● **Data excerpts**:
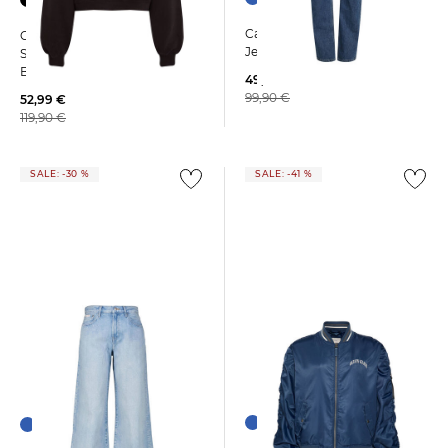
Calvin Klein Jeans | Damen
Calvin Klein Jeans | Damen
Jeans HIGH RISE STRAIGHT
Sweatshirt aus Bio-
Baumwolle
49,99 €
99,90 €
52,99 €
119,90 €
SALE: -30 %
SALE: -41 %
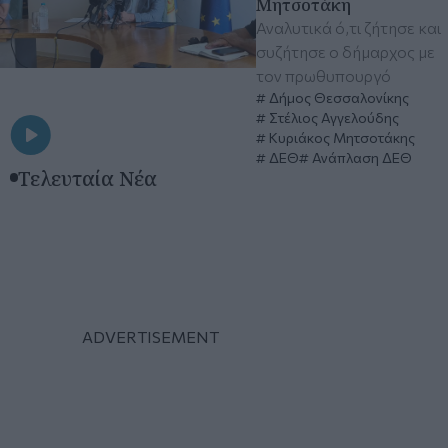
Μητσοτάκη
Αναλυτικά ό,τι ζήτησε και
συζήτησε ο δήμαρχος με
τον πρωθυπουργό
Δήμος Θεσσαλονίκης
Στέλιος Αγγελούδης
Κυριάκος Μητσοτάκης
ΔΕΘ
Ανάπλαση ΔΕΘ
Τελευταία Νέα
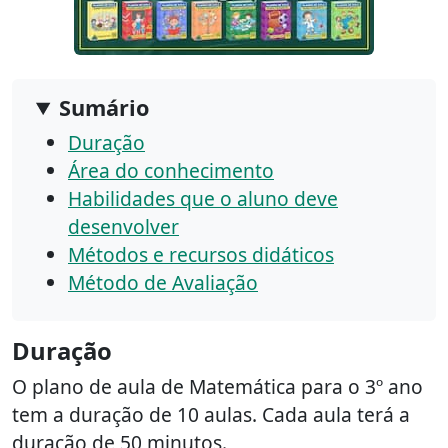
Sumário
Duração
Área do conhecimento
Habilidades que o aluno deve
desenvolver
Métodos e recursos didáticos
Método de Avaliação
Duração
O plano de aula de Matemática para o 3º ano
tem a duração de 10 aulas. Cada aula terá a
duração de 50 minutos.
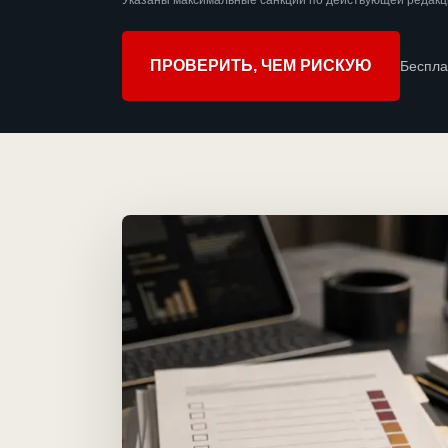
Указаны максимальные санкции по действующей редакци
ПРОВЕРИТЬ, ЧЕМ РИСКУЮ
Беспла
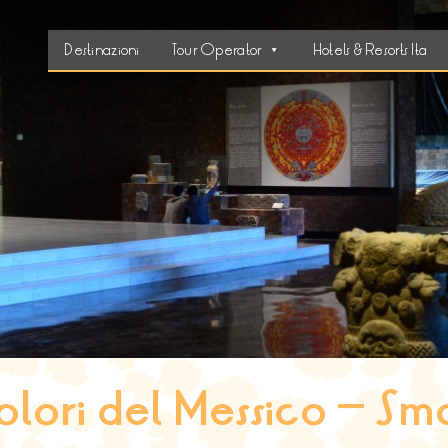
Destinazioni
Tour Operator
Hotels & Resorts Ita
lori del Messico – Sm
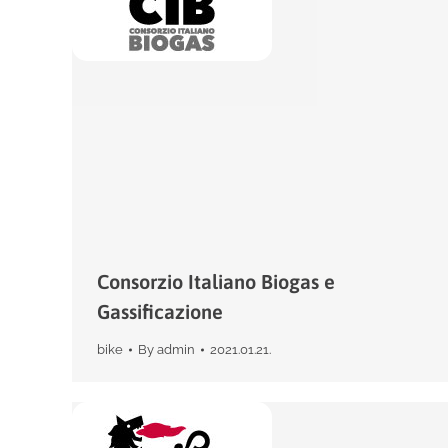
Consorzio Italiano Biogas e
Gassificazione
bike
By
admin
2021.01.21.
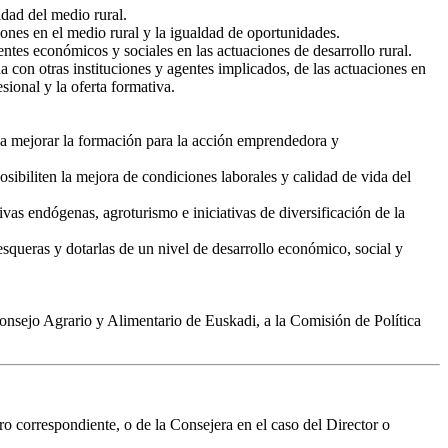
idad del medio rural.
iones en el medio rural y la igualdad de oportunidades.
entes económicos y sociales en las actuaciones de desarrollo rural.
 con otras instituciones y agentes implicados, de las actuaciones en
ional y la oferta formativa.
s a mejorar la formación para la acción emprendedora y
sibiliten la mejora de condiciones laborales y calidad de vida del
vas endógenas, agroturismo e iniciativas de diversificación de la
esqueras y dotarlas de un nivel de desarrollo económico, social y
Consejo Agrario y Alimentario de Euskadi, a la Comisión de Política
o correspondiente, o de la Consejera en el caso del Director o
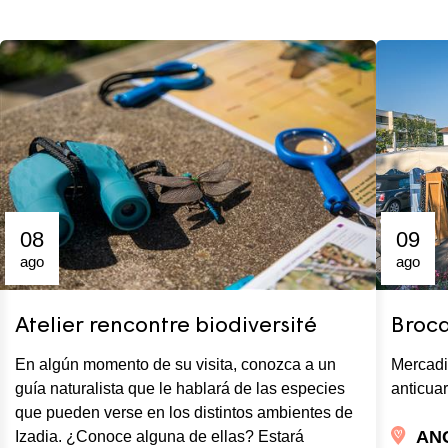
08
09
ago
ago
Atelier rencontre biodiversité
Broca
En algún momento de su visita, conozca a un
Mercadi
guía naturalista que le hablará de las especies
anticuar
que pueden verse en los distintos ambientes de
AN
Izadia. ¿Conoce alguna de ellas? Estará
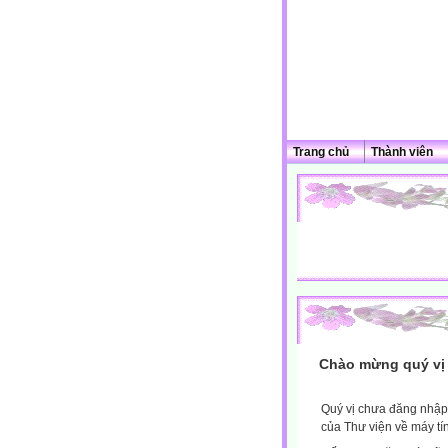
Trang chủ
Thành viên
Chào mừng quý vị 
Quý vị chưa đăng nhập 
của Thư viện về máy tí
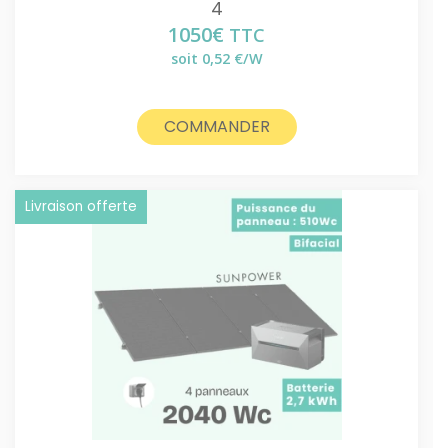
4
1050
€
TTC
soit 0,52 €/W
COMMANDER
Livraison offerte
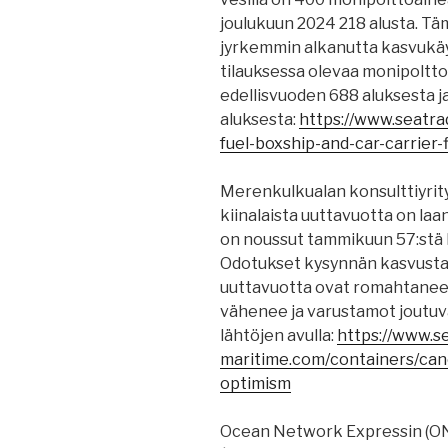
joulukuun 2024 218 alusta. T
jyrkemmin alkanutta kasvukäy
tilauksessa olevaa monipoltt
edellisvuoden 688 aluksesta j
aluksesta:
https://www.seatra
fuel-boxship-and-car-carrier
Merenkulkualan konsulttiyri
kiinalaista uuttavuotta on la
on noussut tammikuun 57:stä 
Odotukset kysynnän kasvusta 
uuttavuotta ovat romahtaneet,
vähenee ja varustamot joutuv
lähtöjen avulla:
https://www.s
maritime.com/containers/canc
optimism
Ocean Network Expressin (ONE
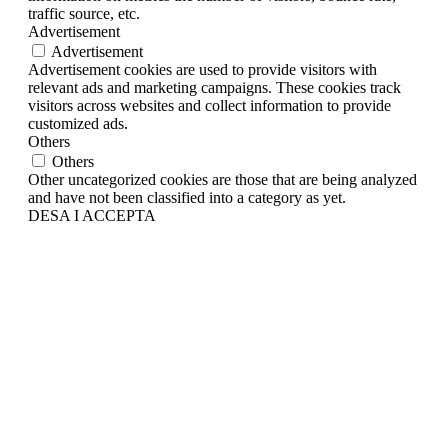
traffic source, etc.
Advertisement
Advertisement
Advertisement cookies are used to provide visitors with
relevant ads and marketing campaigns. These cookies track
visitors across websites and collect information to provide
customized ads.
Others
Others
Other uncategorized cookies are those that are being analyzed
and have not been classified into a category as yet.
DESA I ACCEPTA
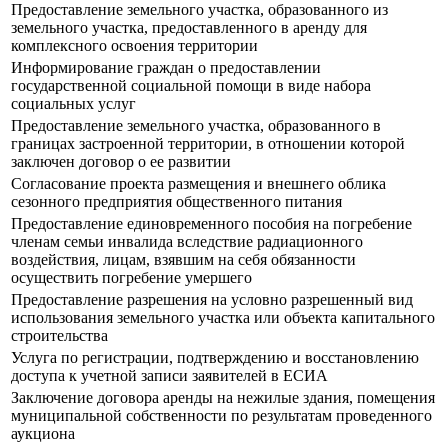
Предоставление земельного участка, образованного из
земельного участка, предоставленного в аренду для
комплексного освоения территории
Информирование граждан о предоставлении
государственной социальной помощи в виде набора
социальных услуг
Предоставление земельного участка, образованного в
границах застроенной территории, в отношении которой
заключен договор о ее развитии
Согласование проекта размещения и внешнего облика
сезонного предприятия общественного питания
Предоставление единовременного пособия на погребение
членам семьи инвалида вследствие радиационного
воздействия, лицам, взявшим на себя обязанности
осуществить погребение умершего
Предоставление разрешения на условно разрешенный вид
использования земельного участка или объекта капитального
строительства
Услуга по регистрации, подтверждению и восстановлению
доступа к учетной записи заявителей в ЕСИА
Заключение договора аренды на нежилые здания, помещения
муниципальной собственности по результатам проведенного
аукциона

● **Task item**:
Respond with the exact lines above running from the one containing "Στέλιος Αγγελούδης" to the one containing "joulukuun 2024 218 alusta. T", both ends kept and no pictures included.

● **Exercise solution**:
Στέλιος Αγγελούδης
Κυριάκος Μητσοτάκης
ΔΕΘ
Ανάπλαση ΔΕΘ
Τελευταία Νέα
Sumário
Duração
Área do conhecimento
Habilidades que o aluno deve
desenvolver
Métodos e recursos didáticos
Método de Avaliação
Duração
O plano de aula de Matemática para o 3º ano
tem a duração de 10 aulas. Cada aula terá a
duração de 50 minutos.
Указаны максимальные санкции по действующей редакци
ПРОВЕРИТЬ, ЧЕМ РИСКУЮ
Беспла
Destinazioni
Tour Operator
Hotels & Resorts Ita
lori del Messico – Sm
Consorzio Italiano Biogas e
Gassificazione
bike
By
admin
2021.01.21.
idad del medio rural.
iones en el medio rural y la igualdad de oportunidades.
entes económicos y sociales en las actuaciones de desarrollo rural.
 con otras instituciones y agentes implicados, de las actuaciones en
ional y la oferta formativa.
s a mejorar la formación para la acción emprendedora y
sibiliten la mejora de condiciones laborales y calidad de vida del
vas endógenas, agroturismo e iniciativas de diversificación de la
esqueras y dotarlas de un nivel de desarrollo económico, social y
Consejo Agrario y Alimentario de Euskadi, a la Comisión de Política
o correspondiente, o de la Consejera en el caso del Director o
08
09
ago
ago
Atelier rencontre biodiversité
Broca
En algún momento de su visita, conozca a un
Mercadi
guía naturalista que le hablará de las especies
anticuar
que pueden verse en los distintos ambientes de
AN
Izadia. ¿Conoce alguna de ellas? Estará
Trang chủ
Thành viên
Chào mừng quý vị 
Quý vị chưa đăng nhập 
của Thư viện về máy tí
4
1050
€
TTC
soit 0,52 €/W
COMMANDER
Livraison offerte
joulukuun 2024 218 alusta. T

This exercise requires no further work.